§ AIM OF THE EXERCISE:
Select and reproduce each line of the listing below that bears the string "further".

§ EXCERPTED DATA:
▬▬▬▬▬▬
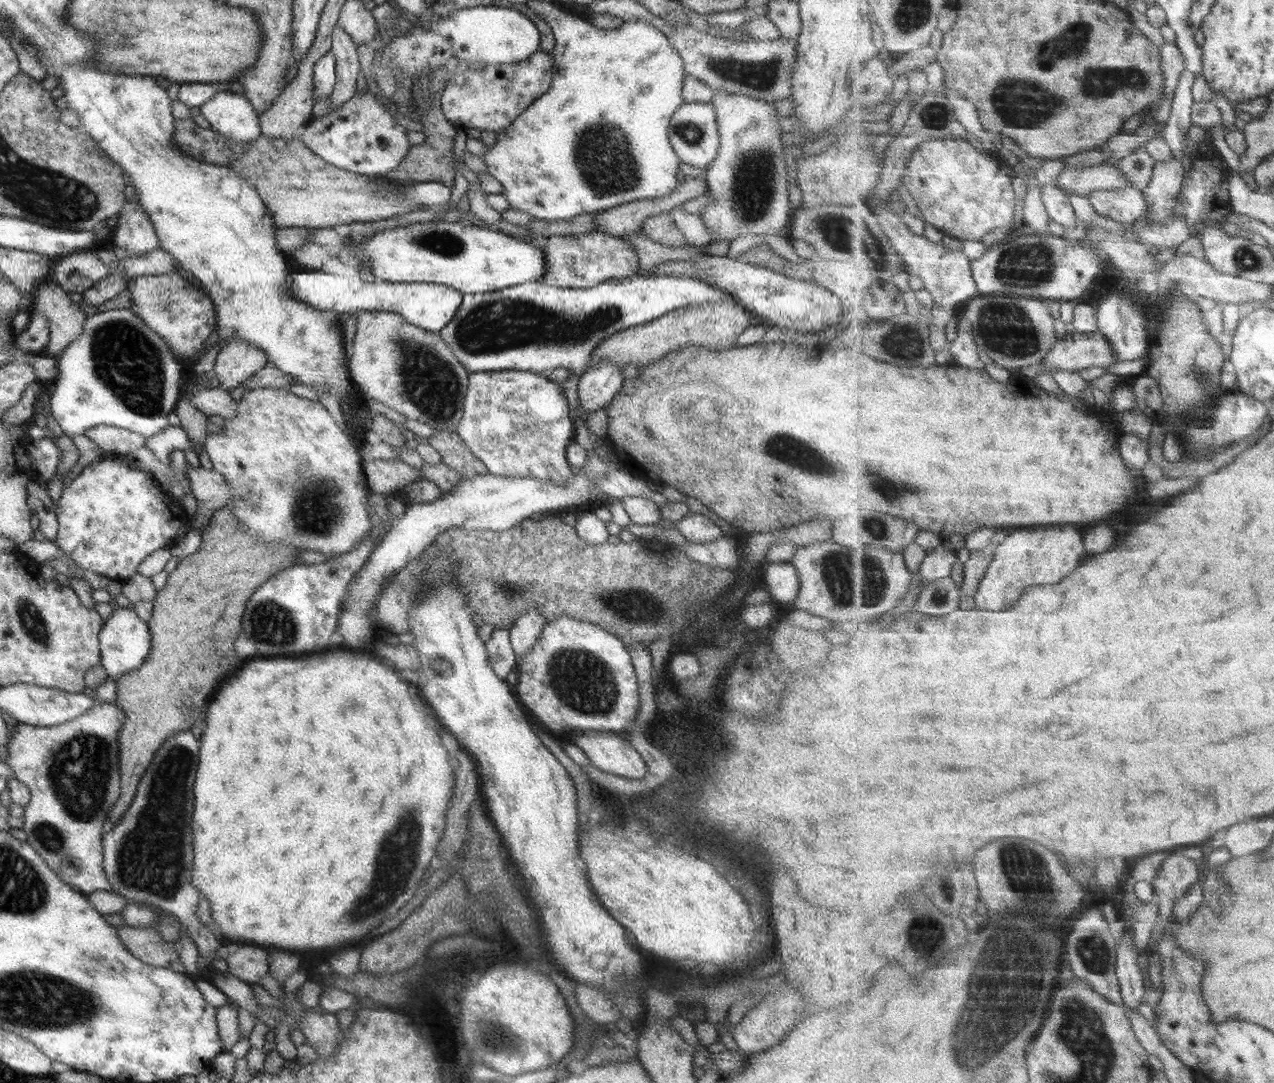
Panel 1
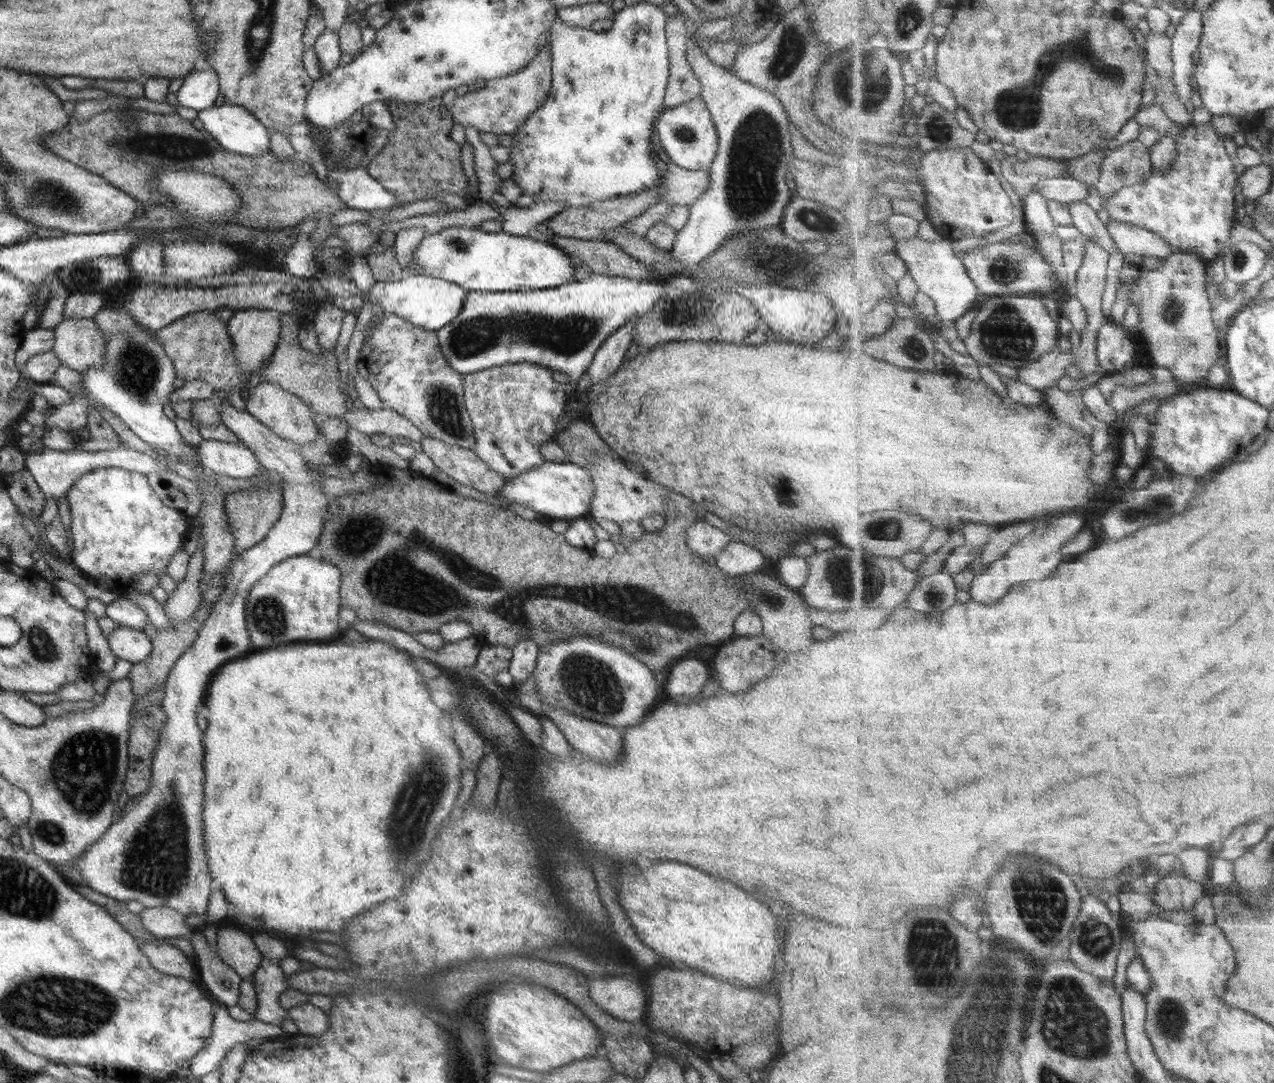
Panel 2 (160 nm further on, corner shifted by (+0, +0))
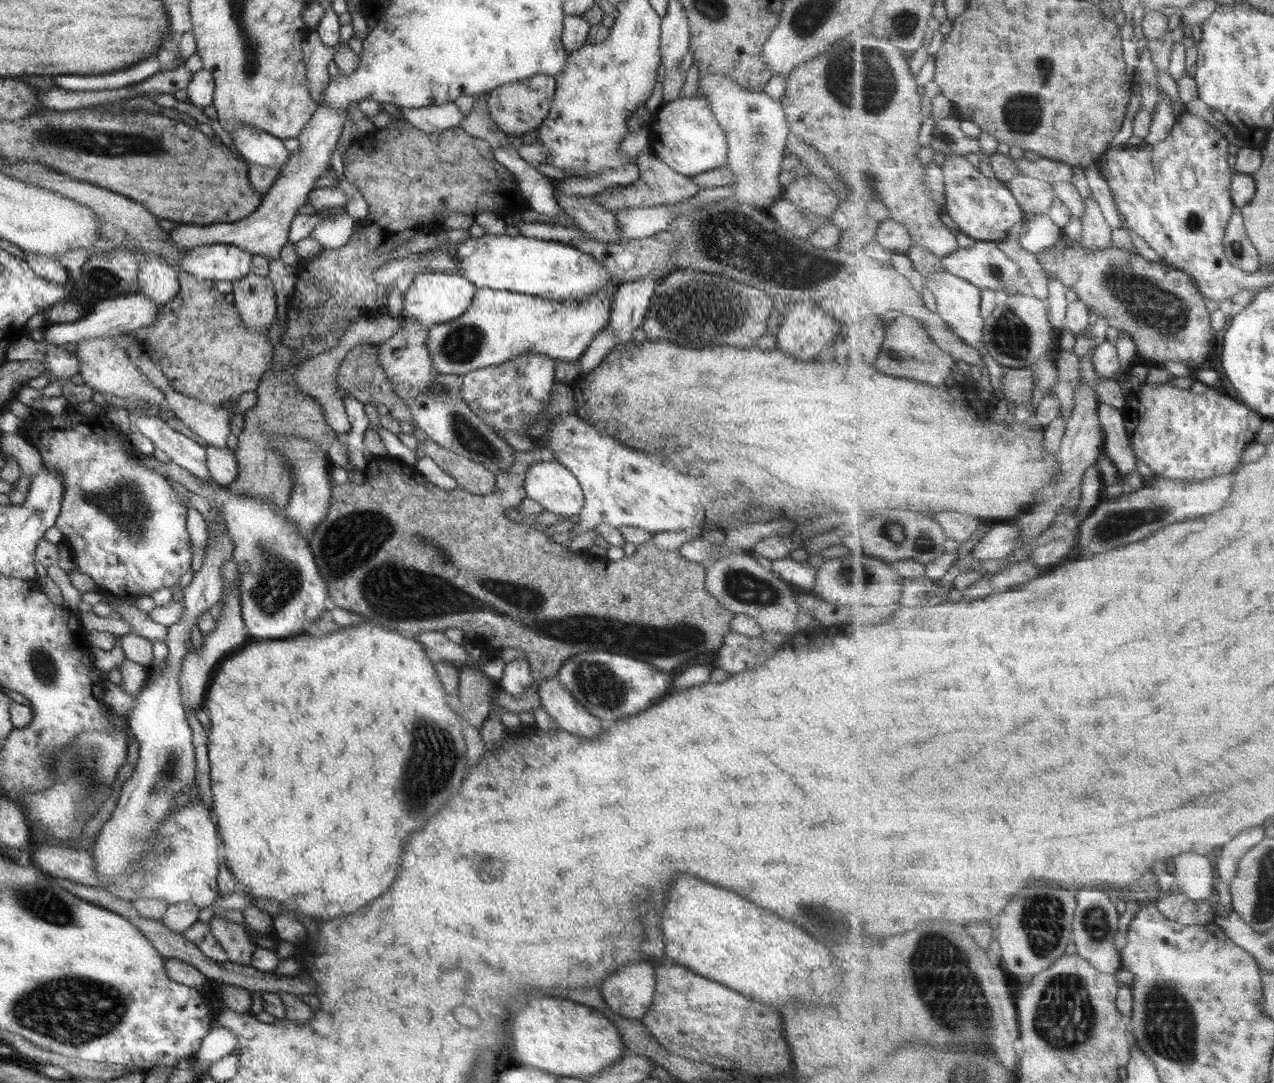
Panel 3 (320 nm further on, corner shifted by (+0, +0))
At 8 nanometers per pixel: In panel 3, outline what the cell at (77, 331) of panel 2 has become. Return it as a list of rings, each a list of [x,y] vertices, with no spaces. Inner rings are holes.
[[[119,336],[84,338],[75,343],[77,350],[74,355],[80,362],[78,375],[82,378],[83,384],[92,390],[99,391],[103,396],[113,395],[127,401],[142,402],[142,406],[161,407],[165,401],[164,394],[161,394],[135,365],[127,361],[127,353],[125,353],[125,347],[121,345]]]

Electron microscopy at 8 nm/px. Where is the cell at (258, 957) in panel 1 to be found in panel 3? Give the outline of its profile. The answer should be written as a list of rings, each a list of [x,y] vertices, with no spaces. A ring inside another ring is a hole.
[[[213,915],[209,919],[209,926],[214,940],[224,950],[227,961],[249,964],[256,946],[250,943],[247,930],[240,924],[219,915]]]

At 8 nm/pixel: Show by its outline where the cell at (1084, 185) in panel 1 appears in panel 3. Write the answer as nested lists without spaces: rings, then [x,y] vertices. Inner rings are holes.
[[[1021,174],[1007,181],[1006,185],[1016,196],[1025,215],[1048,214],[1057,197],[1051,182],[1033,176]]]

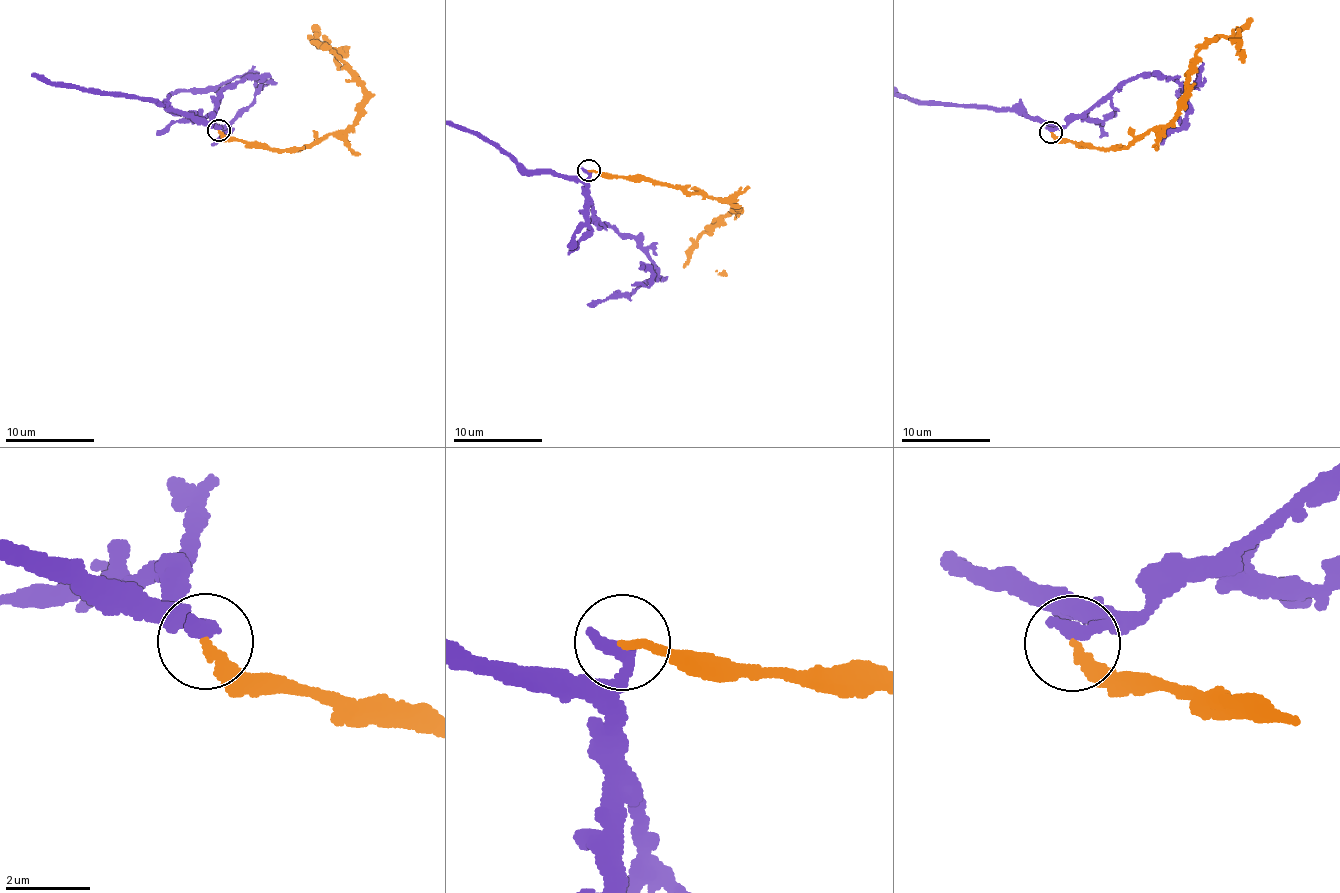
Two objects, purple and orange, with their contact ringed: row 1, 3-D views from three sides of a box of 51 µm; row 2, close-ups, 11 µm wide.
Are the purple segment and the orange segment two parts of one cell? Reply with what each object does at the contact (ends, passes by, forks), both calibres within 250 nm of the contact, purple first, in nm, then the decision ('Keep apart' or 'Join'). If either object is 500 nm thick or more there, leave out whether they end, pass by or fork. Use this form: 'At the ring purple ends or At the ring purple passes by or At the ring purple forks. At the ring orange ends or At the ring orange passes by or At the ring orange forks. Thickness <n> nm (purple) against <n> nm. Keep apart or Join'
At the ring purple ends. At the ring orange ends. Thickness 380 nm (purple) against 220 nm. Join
▬▬▬▬▬▬
§ WRITTEN SOLUTION:
Panel 2 (160 nm further on, corner shifted by (+0, +0))
Panel 3 (320 nm further on, corner shifted by (+0, +0))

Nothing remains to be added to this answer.